= Required action A =
List every line of the listing that contains the word "approximately", treating uppercase and lowercase letters as distinct.

= Text =
# traction engine sweet sixteen



## gg89220 (Sep 22, 2019)

hello
start of the construction


----------



## stevehuckss396 (Sep 22, 2019)

That's a lot of work for "a start" but then I saw the picture of the entire project. You go your hands full. Great start!


----------



## vederstein (Sep 22, 2019)

That's a great CAD rendering.  What software is it?


----------



## fcheslop (Sep 22, 2019)

Drawing on this site
http://www.vapeuretmodelesavapeur.com/telechargements5/traction-engine-sweet-sixteen.pdf


----------



## Jasonb (Sep 23, 2019)

Should really be called sweet eight as Julius doubled it up.

Also be aware that the boiler as drawn will not meet most boiler codes so get it checked before buying and cutting metal.

For anyone who wants some guidance on making the engine or would like to do it at the original size which would fit a Unimat or Sherline lathe then the original magazines are available on Model Engineer's website, they start in issue 6.

https://www.model-engineer.co.uk/ne...complete-issues-for-download-parts-5--10/5504


----------



## fcheslop (Sep 23, 2019)

Also from memory, Rex did not use DP or Module for his gears so they may also need looking at if the drawings are simply doubled 
The book is also still available from T publishing


----------



## gg89220 (Oct 20, 2019)

Hello
following the machining


----------



## gg89220 (Oct 27, 2019)

hello
gear assembly, cylinder, flywheel


----------



## k2steve (Oct 27, 2019)

BOY, I see a lot of indexing going on. great looking work...…….Thanks for sharing.


----------



## cbwho (Oct 29, 2019)

Wow, so very well done!!


----------



## Jojo (Oct 29, 2019)

Beautiful work!
Is this not an L.C.Mason design originally known as “Minnie” ?


----------



## gg89220 (Nov 3, 2019)

hello
realization of the smoke box


----------



## stevehuckss396 (Nov 3, 2019)

wow. thats some nice work. alot of hole drilling.


----------



## gg89220 (Nov 22, 2019)

Hello
following the machining


----------



## gg89220 (Dec 7, 2019)

hello
the front wheels and the brake


----------



## gg89220 (Dec 24, 2019)

hello
the cylinder and the rear wheels


----------



## gg89220 (Jan 19, 2020)

hello
rear of tractor


----------



## gg89220 (Feb 4, 2020)

hello
realization of the boiler


----------



## gg89220 (Feb 16, 2020)

hello
assembly and burner tests


----------



## gg89220 (Mar 3, 2020)

hello
painting of steel and aluminum parts


----------



## bobden72 (Mar 5, 2020)

Nice looking miniature.


----------



## gg89220 (Mar 16, 2020)

hello
compressed air test


----------



## Ghosty (Mar 16, 2020)

Congrats, very sweet
Cheers

Andrew


----------



## Brian Rupnow (Mar 16, 2020)

A truly lovely piece of engineering!!!---Brian


----------

= Required action B =
Answer these questions about the traction engine thread above:
(i) In which issue do the original magazines on Model Engineer's website begin?
(ii) From which publisher is the book still available?
(iii) What kind of test did gg89220 post about on Mar 16, 2020?

(Records from a dataset)
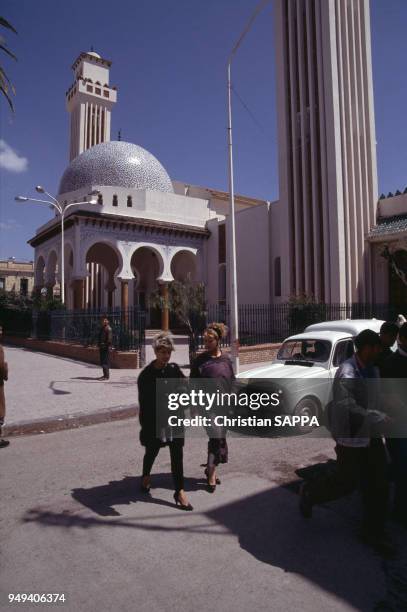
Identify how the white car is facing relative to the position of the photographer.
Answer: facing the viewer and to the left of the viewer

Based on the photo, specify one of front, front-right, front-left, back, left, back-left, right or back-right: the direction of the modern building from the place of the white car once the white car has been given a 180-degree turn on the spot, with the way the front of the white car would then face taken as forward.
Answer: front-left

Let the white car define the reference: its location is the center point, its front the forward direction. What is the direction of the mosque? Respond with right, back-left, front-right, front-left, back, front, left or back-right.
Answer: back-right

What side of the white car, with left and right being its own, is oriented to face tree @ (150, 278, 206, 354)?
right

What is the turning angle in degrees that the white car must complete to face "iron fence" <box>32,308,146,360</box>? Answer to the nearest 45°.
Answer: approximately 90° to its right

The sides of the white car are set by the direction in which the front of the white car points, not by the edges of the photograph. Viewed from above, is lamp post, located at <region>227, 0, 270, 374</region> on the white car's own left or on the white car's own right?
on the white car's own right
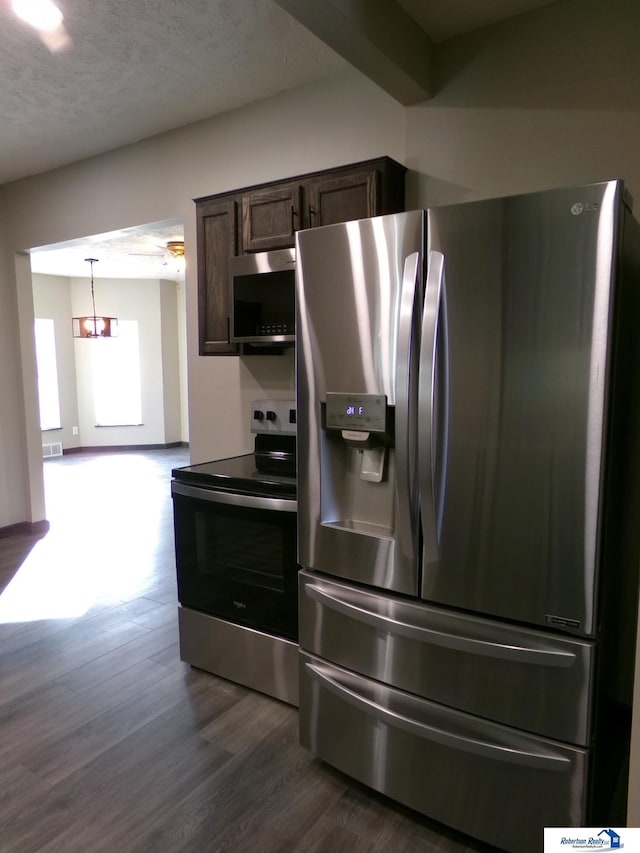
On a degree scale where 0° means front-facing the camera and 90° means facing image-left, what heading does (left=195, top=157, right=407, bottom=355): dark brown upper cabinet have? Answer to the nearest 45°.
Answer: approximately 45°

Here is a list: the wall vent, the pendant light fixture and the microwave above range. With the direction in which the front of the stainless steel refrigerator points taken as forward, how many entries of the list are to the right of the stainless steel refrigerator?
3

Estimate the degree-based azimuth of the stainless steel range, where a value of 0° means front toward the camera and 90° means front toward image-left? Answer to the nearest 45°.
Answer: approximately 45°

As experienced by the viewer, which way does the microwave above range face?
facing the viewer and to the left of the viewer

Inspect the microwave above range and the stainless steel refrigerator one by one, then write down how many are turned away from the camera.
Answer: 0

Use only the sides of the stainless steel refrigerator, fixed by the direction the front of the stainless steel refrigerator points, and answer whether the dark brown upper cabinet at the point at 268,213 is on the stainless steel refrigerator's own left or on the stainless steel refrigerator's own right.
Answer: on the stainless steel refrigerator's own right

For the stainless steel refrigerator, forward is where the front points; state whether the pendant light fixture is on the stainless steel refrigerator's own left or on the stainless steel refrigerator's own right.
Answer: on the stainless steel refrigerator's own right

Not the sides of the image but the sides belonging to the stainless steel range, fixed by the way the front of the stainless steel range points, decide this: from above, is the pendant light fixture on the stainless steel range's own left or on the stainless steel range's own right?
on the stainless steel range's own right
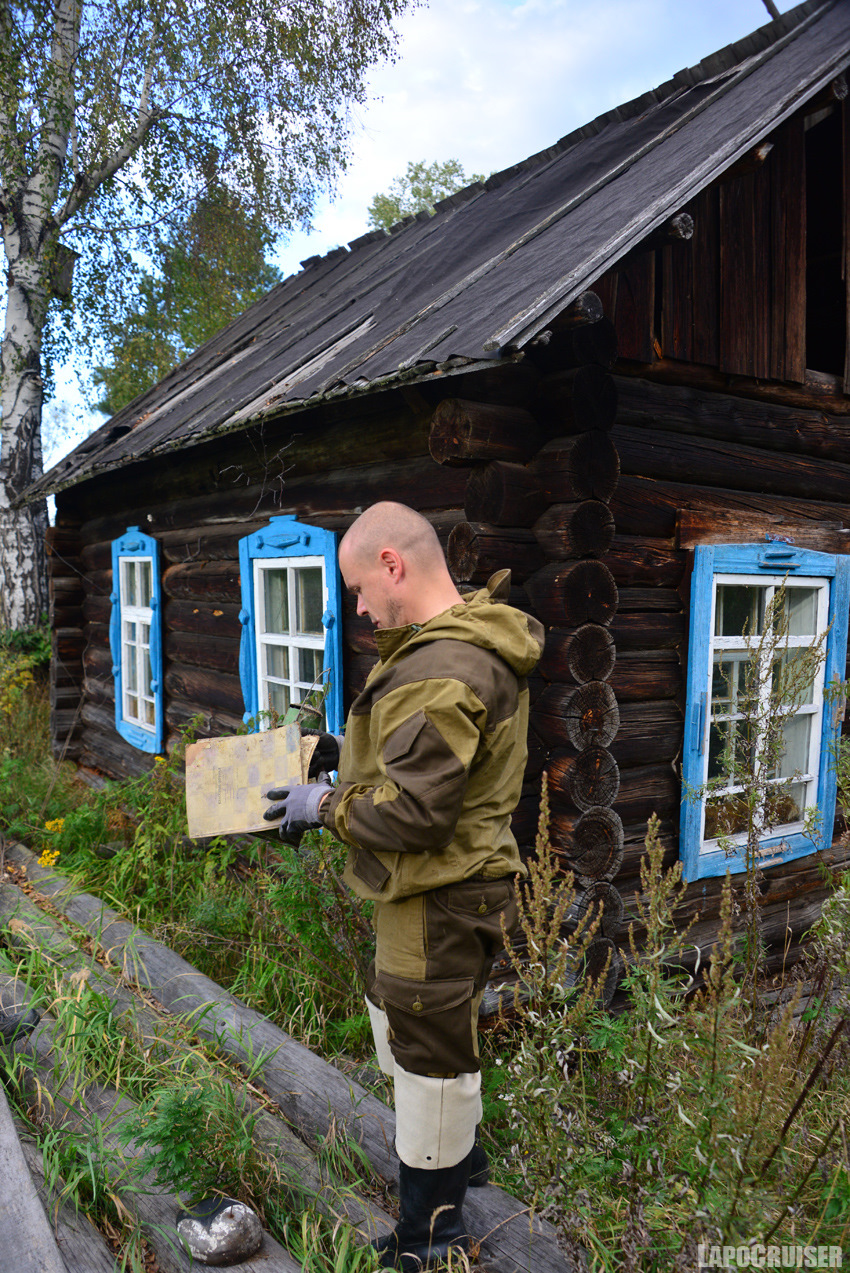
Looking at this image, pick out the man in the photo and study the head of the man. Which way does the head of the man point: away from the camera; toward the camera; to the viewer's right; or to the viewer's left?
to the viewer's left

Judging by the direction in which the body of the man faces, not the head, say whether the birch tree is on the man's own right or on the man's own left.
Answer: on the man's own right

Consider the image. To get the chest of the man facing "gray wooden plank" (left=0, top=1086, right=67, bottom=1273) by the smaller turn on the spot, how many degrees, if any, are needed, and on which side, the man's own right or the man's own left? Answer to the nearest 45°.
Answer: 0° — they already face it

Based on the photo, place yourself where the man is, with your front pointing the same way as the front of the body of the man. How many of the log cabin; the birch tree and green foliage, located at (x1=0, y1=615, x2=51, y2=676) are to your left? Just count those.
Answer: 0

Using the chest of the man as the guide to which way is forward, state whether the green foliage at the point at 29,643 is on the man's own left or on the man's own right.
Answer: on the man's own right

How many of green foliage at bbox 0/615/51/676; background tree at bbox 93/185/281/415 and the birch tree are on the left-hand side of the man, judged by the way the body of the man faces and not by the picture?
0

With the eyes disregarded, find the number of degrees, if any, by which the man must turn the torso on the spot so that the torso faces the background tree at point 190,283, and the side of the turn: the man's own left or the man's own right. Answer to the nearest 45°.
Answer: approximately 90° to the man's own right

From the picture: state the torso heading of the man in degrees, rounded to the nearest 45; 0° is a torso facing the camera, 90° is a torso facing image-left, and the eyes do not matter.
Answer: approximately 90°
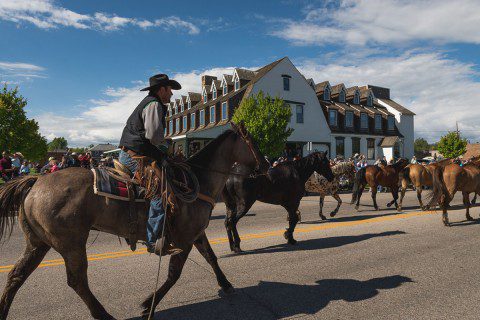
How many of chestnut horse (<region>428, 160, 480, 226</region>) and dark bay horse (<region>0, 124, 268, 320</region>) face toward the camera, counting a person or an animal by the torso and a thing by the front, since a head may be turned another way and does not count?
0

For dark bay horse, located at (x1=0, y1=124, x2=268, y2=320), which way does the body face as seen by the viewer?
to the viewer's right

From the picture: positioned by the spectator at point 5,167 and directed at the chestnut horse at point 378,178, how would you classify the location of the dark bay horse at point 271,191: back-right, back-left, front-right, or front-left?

= Written response A =
Answer: approximately 90° to its right
Answer: approximately 45°
Answer: approximately 45°
Answer: approximately 90° to the man's own right
Answer: approximately 90°

= Written response B =
(i) Issue 6
(ii) T publishing
(iii) A compressed air test